▶ **Passage given**
◆ ◆ ◆ ◆

Reason Roundup

Justice Department Tells Republicans to Hand Over Records on Cindy Yang and Other Chinese-American Supporters

Plus: humanitarians face felonies for helping migrants, Huawei scientists banned from reviewing prestigious journal, and more...


Following a request from congressional Democrats, the U.S. Department of Justice is now subpoenaing records related to the Floridian entrepreneur and small-time Republican donor Li "Cindy" Yang.

The Miami Herald reports that federal prosecutors have sent subpoenas to the Mar-a-Lago Club and to Trump Victory (a fundraising team for Trump's 2020 presidential campaign, the Republican National Committee, and GOP committees from 11 states), seeking information on contributions and event attendance by Yang, her husband and parents, several former members of her staff, her colleague on the National Committee of Asian American Republicans, and several other Chinese Americans.

Right now, federal investigators don't know or aren't letting on much. But the Herald says the case is aimed squarely at "Yang and possibly others close to her," not the Trump family business or Republican fundraisers.

Yang—who built up and then sold a spa and massage chain in South Florida—had in recent years launched G.Y. U.S. Investments, an endeavor that helped Chinese business owners navigate U.S. regulations and make contacts, investments, and operational inroads here.

As part of this consulting business, Yang sometimes offered clients access to events at Trump's private club in Palm Beach and to other Republican parties. Prosecutors say some of these events were ticketed fundraisers, meaning someone had to pay for the access—a payment that counts as a political contribution. And non-citizens are prevented from donating to U.S. political campaigns.

◆ ◆ ◆ ◆

▶ **Stated goal 1**
According to the Cindy Yang article, whose contributions and event attendance are federal prosecutors seeking information on? List every person or group named.
▶ **Stated goal 2**
Reproduce verbatim the portion of the Cindy Yang article that opens with the words containing "As part of this" and closes with "U.S. political campaigns.".

▶ **Provided records**
◆ ◆ ◆ ◆

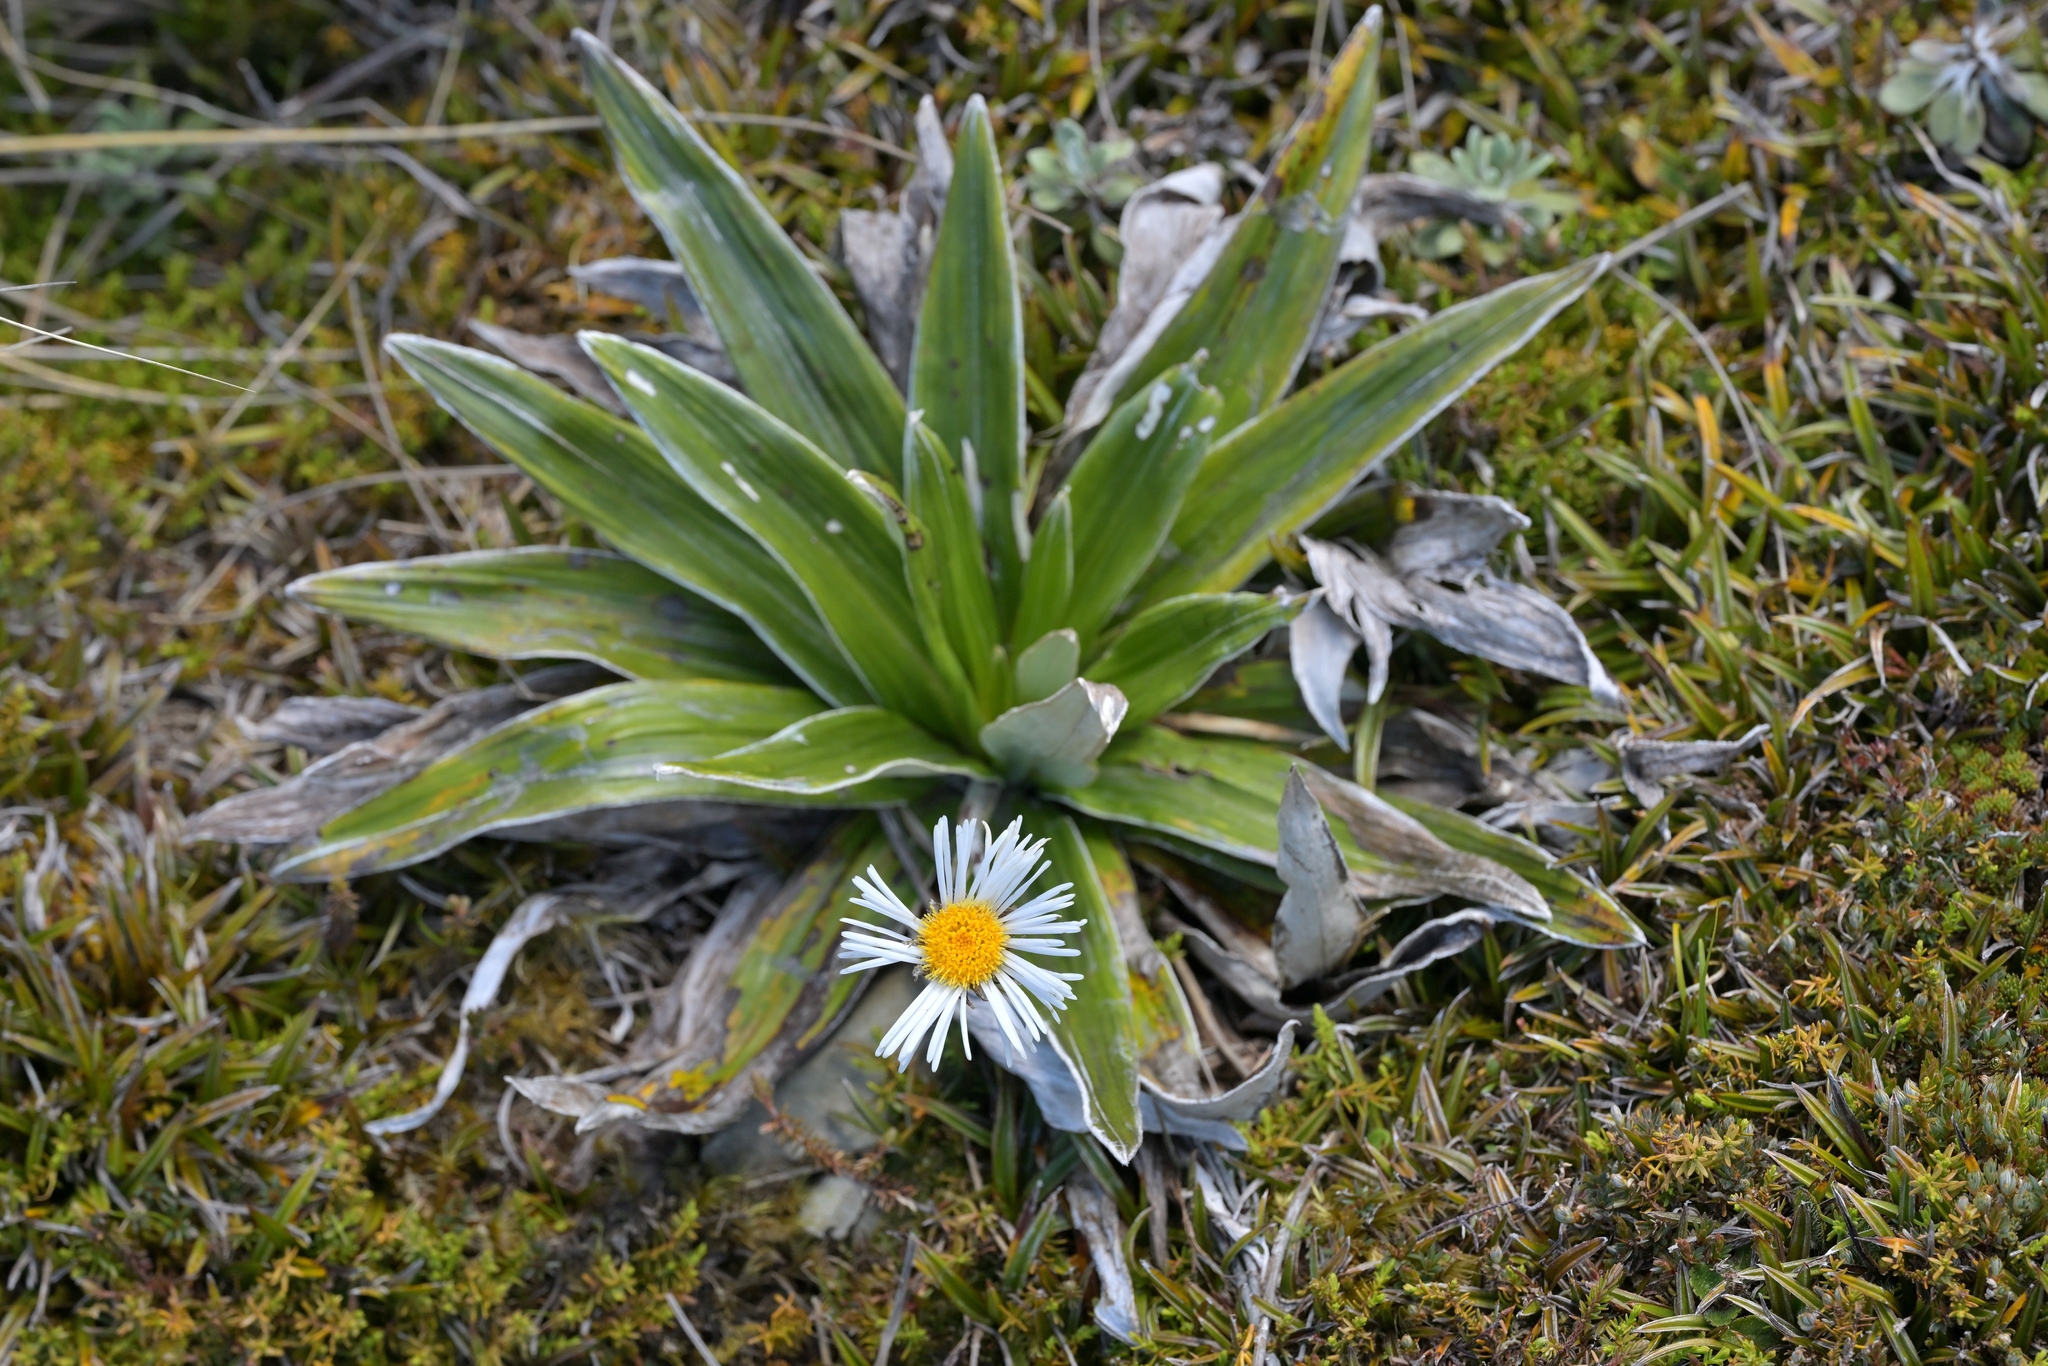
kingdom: Plantae
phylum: Tracheophyta
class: Magnoliopsida
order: Asterales
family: Asteraceae
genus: Celmisia
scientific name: Celmisia semicordata
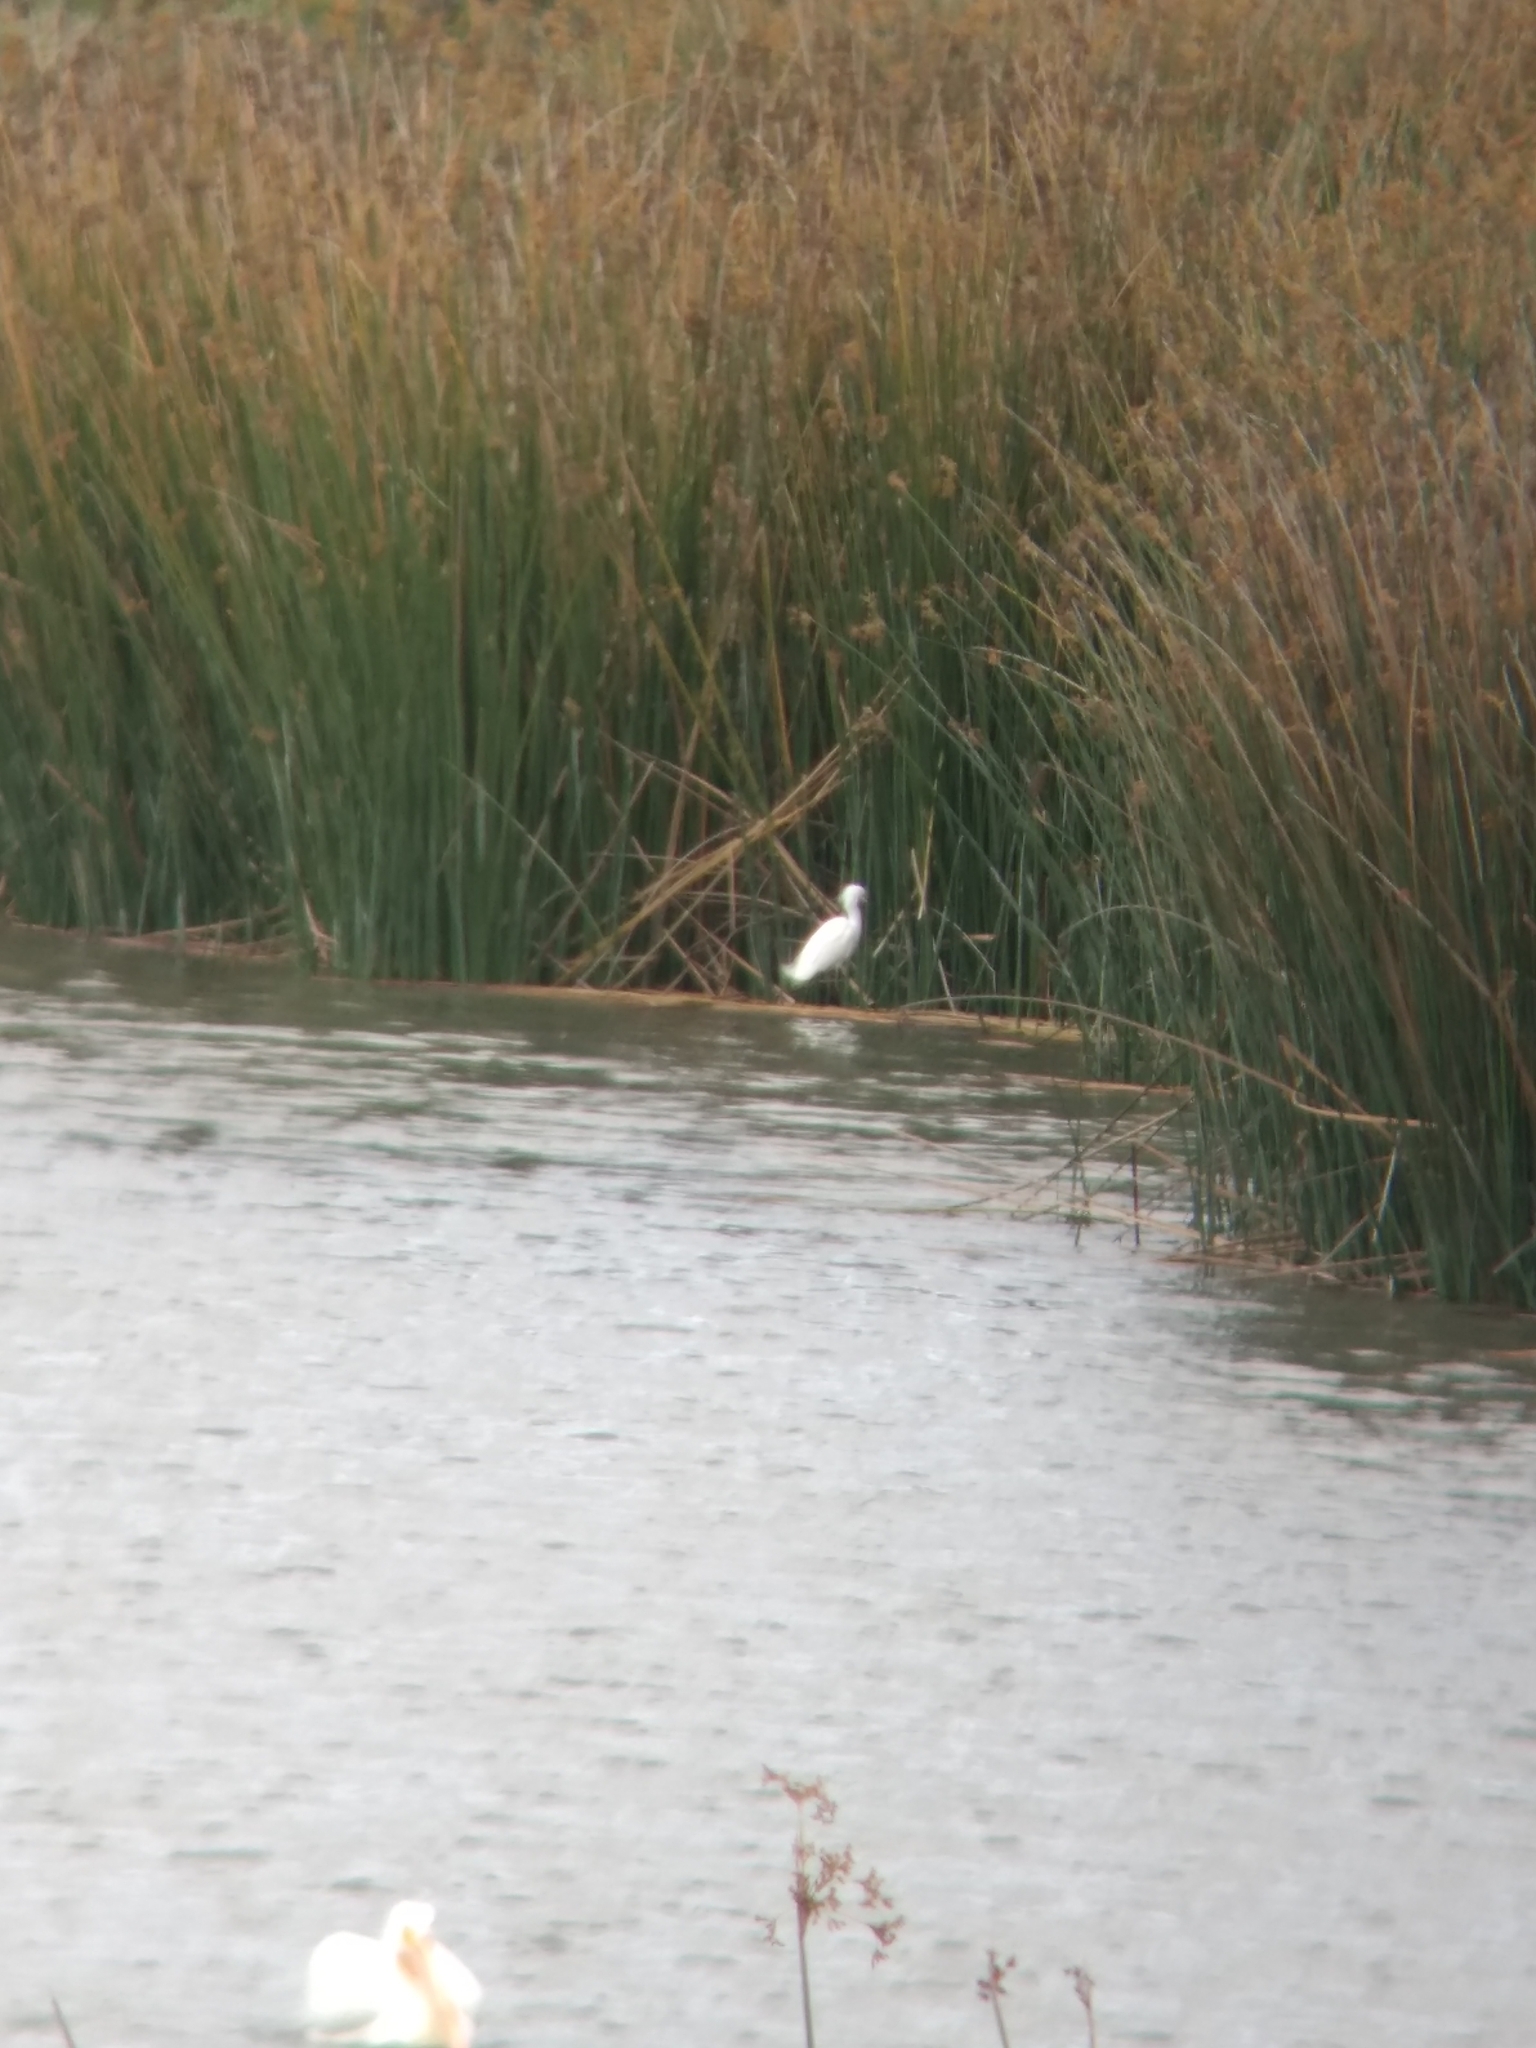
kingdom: Animalia
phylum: Chordata
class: Aves
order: Pelecaniformes
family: Ardeidae
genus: Egretta
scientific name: Egretta thula
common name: Snowy egret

◆ ◆ ◆ ◆

▶ **Final answer 1**
- Yang
- Her husband
- Her parents
- Several former members of her staff
- Her colleague on the National Committee of Asian American Republicans
- Several other Chinese Americans

▶ **Final answer 2**
As part of this consulting business, Yang sometimes offered clients access to events at Trump's private club in Palm Beach and to other Republican parties. Prosecutors say some of these events were ticketed fundraisers, meaning someone had to pay for the access—a payment that counts as a political contribution. And non-citizens are prevented from donating to U.S. political campaigns.